Dalam paparannya, Team Leader SKALA Petra Karetji menjelaskan bahwa kerja sama tersebut diarahkan agar peningkatan kapasitas analis kebijakan tidak berhenti pada kemampuan menghasilkan dokumen, tetapi juga mencakup kemampuan menyampaikan, mengadvokasi, dan mengawal rekomendasi agar dapat digunakan oleh pengambil keputusan.
"Policy brief bukan sekadar produk tulisan. Hal terpenting adalah bagaimana rekomendasi yang dihasilkan dapat masuk ke dalam proses perencanaan, penyusunan regulasi, penganggaran, dan peningkatan kualitas pelayanan publik,” ujar Petra.
Petra mengatakan, hasil pendampingan penulisan policy brief telah menunjukkan dampak terhadap regulasi dan pelembagaan ekosistem kebijakan di sejumlah daerah, seperti Aceh, Nusa Tenggara Barat, Nusa Tenggara Timur, Gorontalo, Kalimantan Utara, dan wilayah Papua.
Di tingkat nasional, hasil kerja sama tersebut turut mendukung penyusunan rancangan kebijakan mengenai tata kelola jabatan fungsional, pengembangan policy hub sebagai wadah analis kebijakan di daerah, penguatan panduan penulisan policy brief, serta pemanfaatan policy brief dalam instrumen penilaian kinerja dan inovasi daerah.

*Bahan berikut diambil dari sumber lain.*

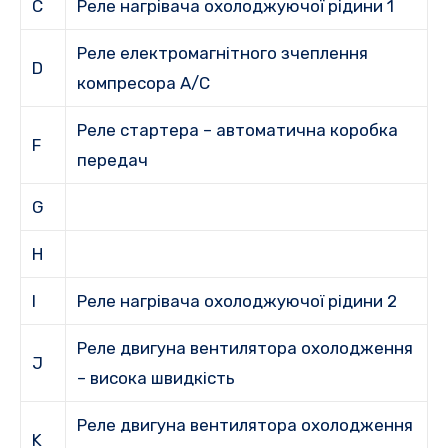
C
Реле нагрівача охолоджуючої рідини 1
Реле електромагнітного зчеплення
D
компресора A/C
Реле стартера – автоматична коробка
F
передач
G
H
I
Реле нагрівача охолоджуючої рідини 2
Реле двигуна вентилятора охолодження
J
– висока швидкість
Реле двигуна вентилятора охолодження
K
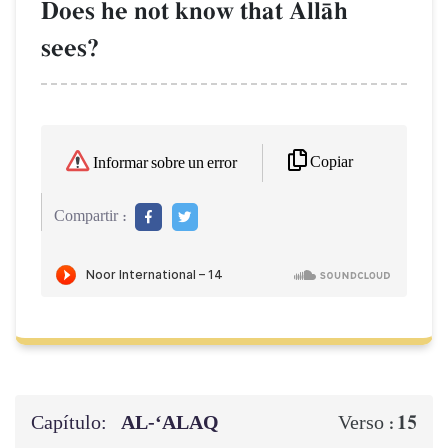
Does he not know that AllŒh
sees?
Copiar
Informar sobre un error
Compartir :
Capítulo:
AL‑‘ALAQ
15
Verso :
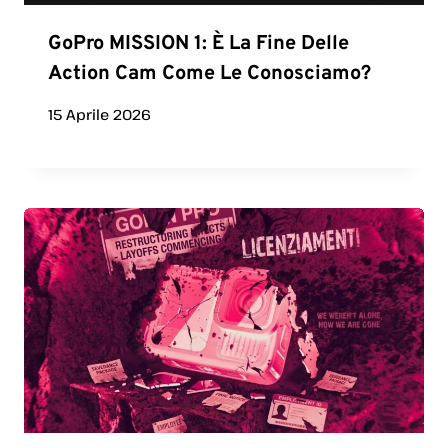
GoPro MISSION 1: È La Fine Delle
Action Cam Come Le Conosciamo?
15 Aprile 2026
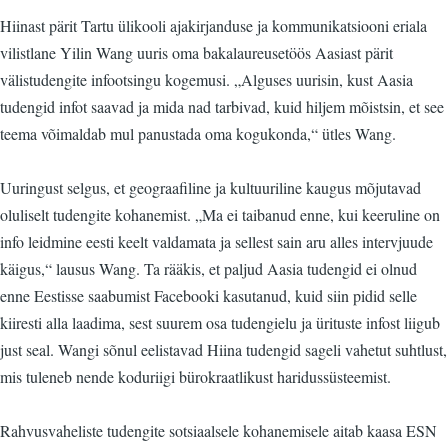
Hiinast pärit Tartu ülikooli ajakirjanduse ja kommunikatsiooni eriala
vilistlane Yilin Wang uuris oma bakalaureusetöös Aasiast pärit
välistudengite infootsingu kogemusi. „Alguses uurisin, kust Aasia
tudengid infot saavad ja mida nad tarbivad, kuid hiljem mõistsin, et see
teema võimaldab mul panustada oma kogukonda,“ ütles Wang.
Uuringust selgus, et geograafiline ja kultuuriline kaugus mõjutavad
oluliselt tudengite kohanemist. „Ma ei taibanud enne, kui keeruline on
info leidmine eesti keelt valdamata ja sellest sain aru alles intervjuude
käigus,“ lausus Wang. Ta rääkis, et paljud Aasia tudengid ei olnud
enne Eestisse saabumist Facebooki kasutanud, kuid siin pidid selle
kiiresti alla laadima, sest suurem osa tudengielu ja ürituste infost liigub
just seal. Wangi sõnul eelistavad Hiina tudengid sageli vahetut suhtlust,
mis tuleneb nende koduriigi bürokraatlikust haridussüsteemist.
Rahvusvaheliste tudengite sotsiaalsele kohanemisele aitab kaasa ESN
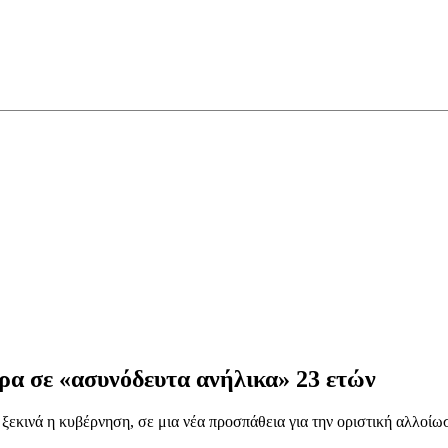
ρα σε «ασυνόδευτα ανήλικα» 23 ετών
ινά η κυβέρνηση, σε μια νέα προσπάθεια για την οριστική αλλοίωσ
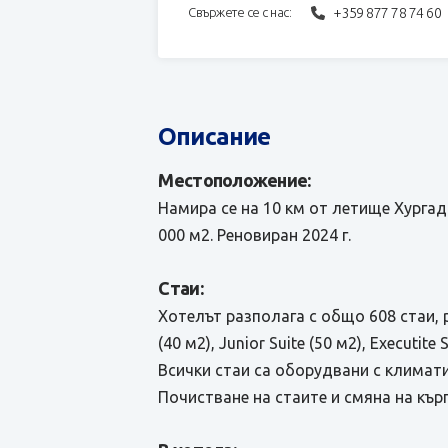
+359 877 78 74 60
Свържете се с нас:
Описание
Местоположение:
Намира се на 10 км от летище Хургада
000 м2. Реновиран 2024 г.
Стаи:
Хотелът разполага с общо 608 стаи, 
(40 м2), Junior Suite (50 м2), Executite S
Всички стаи са оборудвани с климатик
Почистване на стаите и смяна на кърп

“Kami tidak mengambil alih atau mengubah kebijakan pemerintah. Peran SKALA adalah mendukung dan mengintegrasikan proses, mulai dari pemanfaatan data, penyusunan analisis, komunikasi rekomendasi, hingga mempertemukan berbagai pihak agar kebijakan yang dihasilkan semakin inklusif dan berbasis bukti,” jelas Petra.
Sementara itu, Kepala BSKDN Kemendagri Yusharto Huntoyungo menyampaikan apresiasi terhadap dukungan SKALA dalam meningkatkan kapasitas analis kebijakan, baik di lingkungan pemerintah pusat maupun pemerintah daerah. Menurutnya, kolaborasi tersebut sejalan dengan peran BSKDN dalam menghasilkan rekomendasi strategi kebijakan pemerintahan dalam negeri yang berkualitas, implementatif, dan berdampak.